Just a year ago, the Penumbra was an improbable but absolutely gorgeous piece of work, a hundred-year-old, five-story arc that served as preposterous crib for Cortez, onetime neighborhood mayor for the Latinos. Cortez dumped an enormous percentage of his income into mutating the hotel into a surreal vision that spliced elements of spooky High Gothic with splashes of Euro-industrial. It never should have worked, but Cortez willed it into being and shined a barrage of klieg lights on it so the city had to look.

Then Cortez disappeared. And the vision that took ten years to refine toward perfection took only twelve brutal months to decay into a darkened hulk of looted rooms, graffitied walls, and burned-out floors. No one knows for sure who owns the Penumbra today, though it’s possible the city has been saddled with it. But in the absence of a resident landlord, a pimp named Bedoya has taken to renting out the uncharred rooms by the hour.

Speer grips the steering wheel, sweating, habitually moistening his lips and gums, wondering if the dozen women loitering in front of Cortez’s desecrated monument realize the fierceness of this devolution, if they understand it as a simple and beautiful example of eternal laws, not the humanist babble about survival and extinction, but the most ancient stories, tales concerned with the expulsion of the unworthy, vignettes about vile, unfit creatures being cast downward.

He takes his notebook from the passenger seat, opens it, rereads the last few lines of rigid print, then picks up his pen and continues writing.

(Goulden Avenue)

My life continues, Margie. I’m involved in the meat of one of my most annoying investigations. You would say I found them all annoying and that I loved the annoyance. (Maybe in the same way that I used to love the static, what you thought to be blank noise, undefined, incapable of being interpreted.) I don’t disagree with you out of hand. I’m just not sure “love” is the correct word in this instance. Rather, I would say that I am compelled to view “annoyance” as an opponent of complacency. Complacency can be equated with weakness. And weakness will always lead to disorder, confusion, an irreversible breakdown of progress and history.

In this vein, I’d like to attempt to explain my attention to seemingly meaningless static. Though I am still making progress in Dr. Helm’s book (though, to be honest with you, I am having trouble accepting his contention that it is the repression of a “female sensibility,” trapped, hidden, and degraded in every male, that is the cause for everything from harsh words to Cambodian genocide …), I took a look, yesterday, into another tome from the self-help library you had abandoned in our home. I happened to scavenge Dr. Rothstein’s Death Takes No Holiday before moving to my current residence. The doctor goes in for the popular notion that casts Anger as one rung on the inevitable ladder up to an acceptance of Death as a natural (and constantly imminent) state.

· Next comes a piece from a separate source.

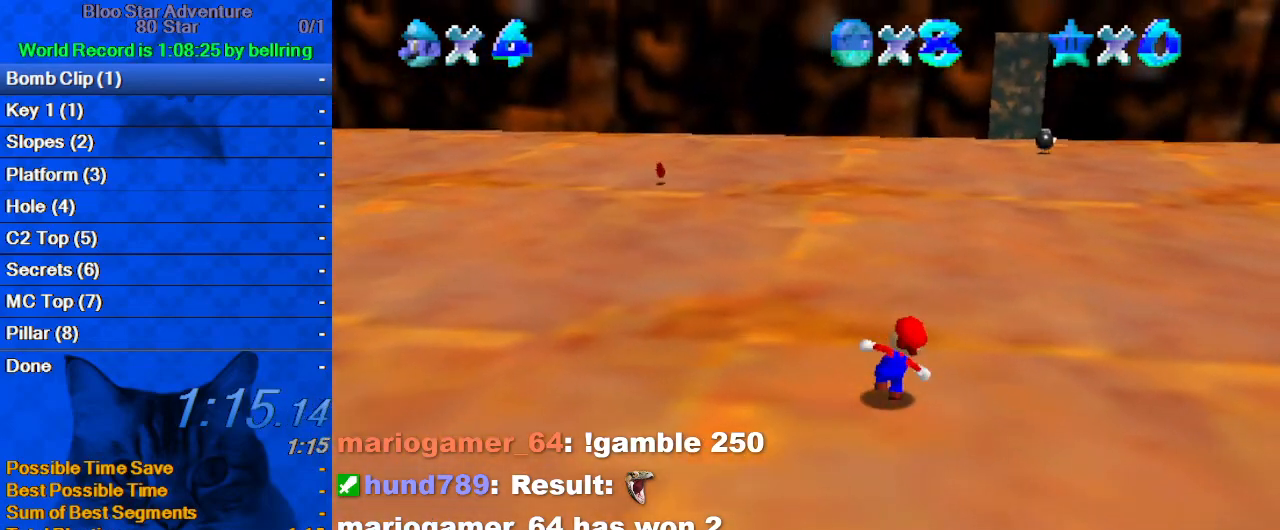
{"keys": ["ctrl", "shift", "up"], "events": [[33, "right", "down"], [133, "ctrl", "down"], [133, "right", "up"], [300, "ctrl", "up"], [500, "ctrl", "down"], [500, "shift", "down"]]}
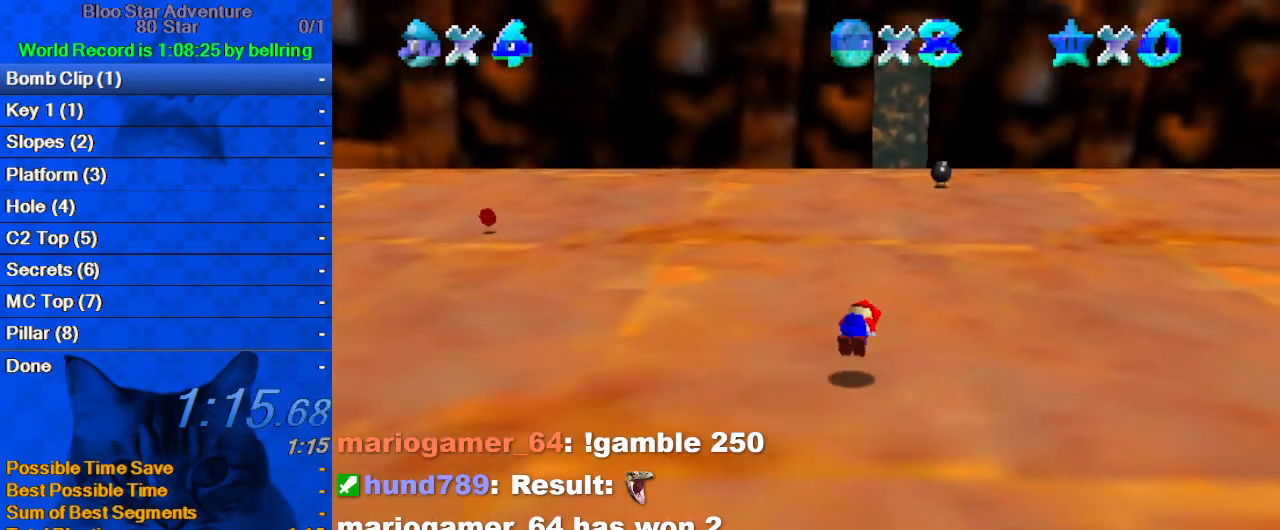
{"keys": ["shift", "up"], "events": [[233, "ctrl", "up"], [233, "right", "down"], [500, "right", "up"]]}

Possibly, this is where we differed the most, Margie. I continue to see my anger as an assault on death, an affront to its peasant (communistic) power. And even if I’m forced to admit that, at some point, my defeat (and Death’s victory) is certain, I still have the comfort of the knowledge that I did not bow down to a foe I cannot respect.

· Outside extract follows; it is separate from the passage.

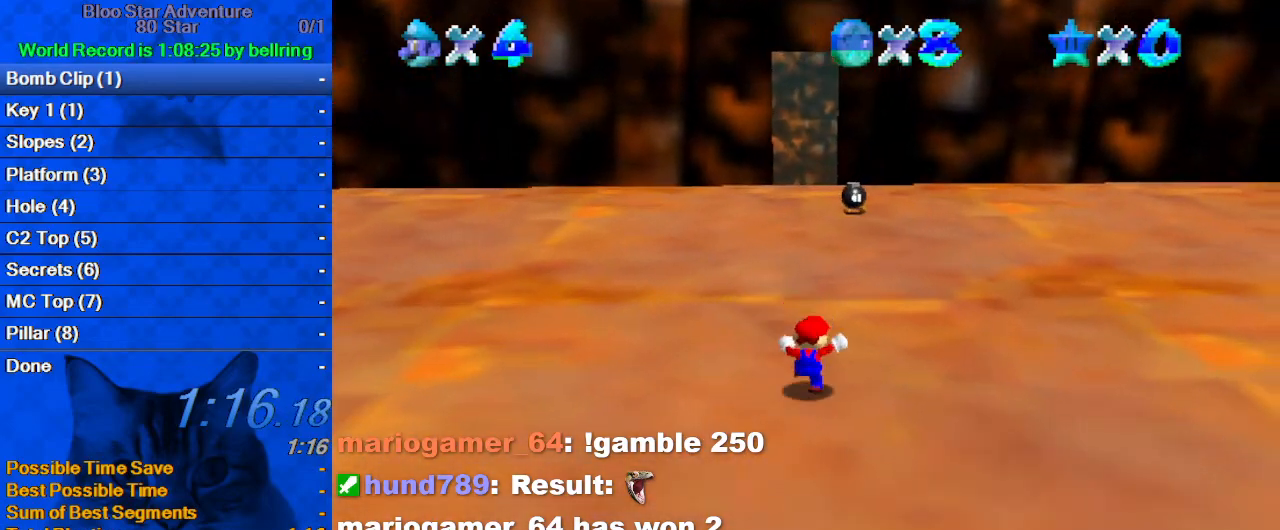
{"keys": ["right", "up"], "events": [[67, "ctrl", "down"], [67, "up", "up"], [100, "up", "down"], [167, "right", "down"], [267, "ctrl", "up"], [267, "shift", "up"]]}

A pain begins behind his left eye. He rubs a hand over his face, takes some deep breaths, then slides the notebook and pen under his seat and looks down Goulden Ave. He fixes on a dark-skinned girl, maybe seventeen. He watches her bend down to the window of a slowing low-rider and begin a full-bodied negotiation, a form of barter where suggestion is everything. And the ease of her movements and gestures, the lascivious way she runs her hand along the side of her own breast, tells him yes, these women may be the best and the brightest, but they haven’t got a clue that there’s a ton of granite metaphor easily within their grasp, waiting to be noticed and understood. Cortez’s barren empire of signs flanking their backsides might as well be Notre Dame or Chartres.